- [課題 1]:
和歌山市議会の代表質問に関する記事から、質問に立った市議会議員の氏名をすべて挙げてください。
- [課題 2]:
和歌山市議会の代表質問に関する記事を、最後の文の後から書き継いでください。

- [本文]:
****
IRや城など巡り議論 和歌山市議会で代表質問

和歌山市議会2月定例会は3日、7会派による代表質問を行い、新型コロナウイルス感染症対策、カジノを含む統合型リゾート(IR)誘致、和歌山城の耐震化などの課題を巡って議論が行われた。

【公明党議員団】
中尾友紀議員は、新型コロナウイルスへの市の対応の現状などを質問した。尾花正啓市長は、感染拡大防止と重症化予防のため、軽症者についても医師の判断があれば、全数のPCR検査を実施してきたと説明。市内について「現段階では市中感染に至っていない」との認識を示し、県や国と連携して、終息に向け必要な措置を迅速に進めていくとした。

【自民党市議団】
宇治田清治議員はIR誘致について、市の方針を質問。尾花市長は「実現すれば大きな経済波及効果や雇用が生み出されるなど、計り知れない可能性を持ち、市の飛躍的な発展につながる」と、改めて誘致推進の考えを述べた。カジノ施設を外国人専用とすることについては、他都市との誘致競争の激化、国や県のギャンブル依存症対策の充実などから「現実的ではなくなった」との見解を示した。

【政和クラブ】
松井紀博議員は、まちなか活性化について質問した。尾花市長は、市役所前広場と紀陽銀行旧和歌山中央支店敷地を活用した(仮称)城前広場と和歌山城ホール前広場を一体的な空間とし、統一的なデザインを検討していると説明。市道中橋線の南端区間を車両通行止めとし、一体的な空間に含めるとの松井議員の提案には、イベント時に社会実験として実施し、実現の可能性を検討するとした。

【共産党議員団】
中村朝人議員は、IR誘致に反対の立場から、誘致撤回の考えがないかなどを質問。尾花市長は「ギャンブル依存症について不安を抱いている市民もいるので、IRに関する正確な説明を行い、市民や議会に広く示し、合意形成に努める」と改めて誘致推進の立場を示した。秋元司衆院議員が逮捕されたIR汚職疑惑については「IR誘致の是非とこの問題とは別に考えるべき」と述べた。
****
- [提供データ]:
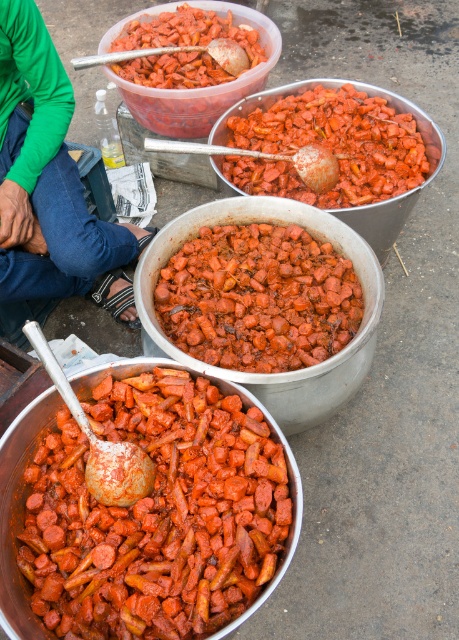
Is glossy red carrot at center positioned behind matte plastic carrots at center?

No, it is in front of matte plastic carrots at center.

Between glossy red carrot at center and matte plastic carrots at center, which one appears on the left side from the viewer's perspective?

From the viewer's perspective, glossy red carrot at center appears more on the left side.

Who is more distant from viewer, (212, 241) or (325, 104)?

Point (325, 104)

This screenshot has height=640, width=459. I want to click on glossy red carrot at center, so click(257, 298).

This screenshot has width=459, height=640. Identify the location of shiny red carrot at bottom left. (156, 513).

The height and width of the screenshot is (640, 459). What do you see at coordinates (156, 513) in the screenshot? I see `shiny red carrot at bottom left` at bounding box center [156, 513].

Does point (196, 611) come farther from viewer compared to point (298, 102)?

No, it is not.

Locate an element on the screen. This screenshot has height=640, width=459. shiny red carrot at bottom left is located at coordinates (156, 513).

Can you confirm if shiny red carrot at bottom left is positioned above glossy red carrot at center?

Incorrect, shiny red carrot at bottom left is not positioned above glossy red carrot at center.

Who is more distant from viewer, (167, 520) or (247, 326)?

The point (247, 326) is behind.

Does point (138, 634) come in front of point (196, 300)?

That is True.

Identify the location of shiny red carrot at bottom left. Image resolution: width=459 pixels, height=640 pixels. (156, 513).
****
- [解答 1]:
中尾友紀、宇治田清治、松井紀博、中村朝人

- [解答 2]:
【民主クラブ】
永野裕久議員は、就職氷河期世代の就労支援などを質問。尾花市長は、同世代はバブル崩壊後の時期と重なったために生じたものであり、「個人の問題としてではなく、社会全体で受け止め、対応していくべきもの」との認識を示し、2020年度に同世代を対象とした試験を行い、21年度の職員採用に向けて準備を進めているとした。

【和歌山興志クラブ】
浜田真輔議員は、耐震性能が不足している和歌山城天守閣の問題を質問。尾花市長は、文化庁と協議した結果、長期的には木造再建を目指しつつ、まずは耐震改修の検討を進めると説明。工法については、天守台の石垣の保護を前提に、外観に影響のない方法を考えるとし、早ければ21年度に耐震基本計画のための調査費の予算計上を目指すと答弁した。

【日本維新の会】
山野麻衣子議員は人口定着率の向上について質問。「和歌山=マリンスポーツ」を掲げた地域づくりの提案に対し尾花市長は、市が来年のワールドマスターズゲームズ2021関西のセーリングなどの開催地であり、絶好の機会だとし、「マリンスポーツ関係を市固有の魅力として広く周知し、認知度を高める」などと述べた。